» **DIRECTIONS**:
• 1. From the spell preparation rules, repeat the passage starting at "Recent Casting Limit/Rest" and ending at "their daily limit.".
• 2. Answer these questions using the spell preparation rules:
(a) Spells cast within how many hours count against a wizard/cleric's daily limit?
(b) How long does it take to prepare all of one's spells?
(c) What is the minimum time for preparing any smaller portion of daily capacity?

Recent Casting Limit/Rest Interruptions:
If a wizard/cleric has cast spells recently, the drain on their resources reduces their capacity to prepare new spells. When they prepare spells for the coming day, all the spells they have cast within the last 8 hours count against their daily limit.

Preparation Environment:
To prepare any spell, a wizard/cleric must have enough peace, quiet, and comfort to allow for proper concentration. The wizard/cleric’s surroundings need not be luxurious, but they must be free from overt distractions. Exposure to inclement weather prevents the necessary concentration, as does any injury or failed saving throw the character might experience while studying. Wizards/clerics also must have access to their spellbook/holy symbol to study from/meditate with.

Spell Preparation Time:
After resting, a wizard/cleric must study their spellbook/meditate with their holy symbol to prepare any spells that day. If they want to prepare all their spells, the process takes 1 hour. Preparing some smaller portion of their daily capacity takes a proportionally smaller amount of time, but always at least 15 minutes, the minimum time required to achieve the proper mental state.

» **SUPPLIED INFORMATION**:
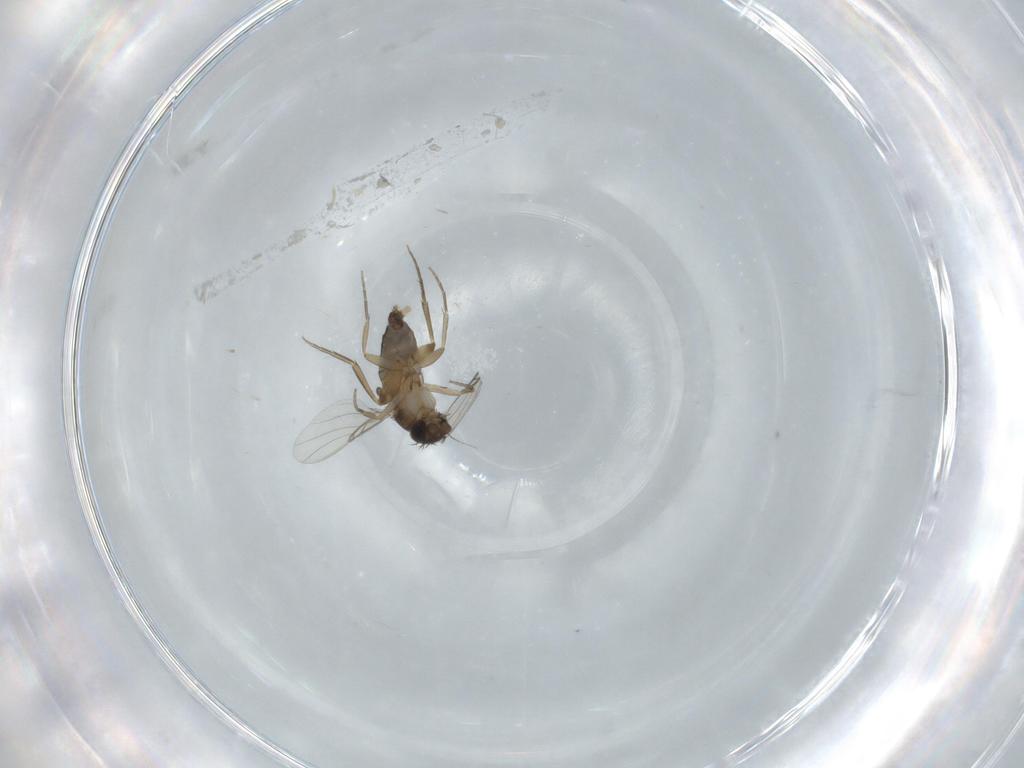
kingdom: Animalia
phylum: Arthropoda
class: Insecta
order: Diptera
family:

» **ANSWERS PER TASK**:
• 1.
Recent Casting Limit/Rest Interruptions:
If a wizard/cleric has cast spells recently, the drain on their resources reduces their capacity to prepare new spells. When they prepare spells for the coming day, all the spells they have cast within the last 8 hours count against their daily limit.

• 2.
(a) 8 hours
(b) 1 hour
(c) 15 minutes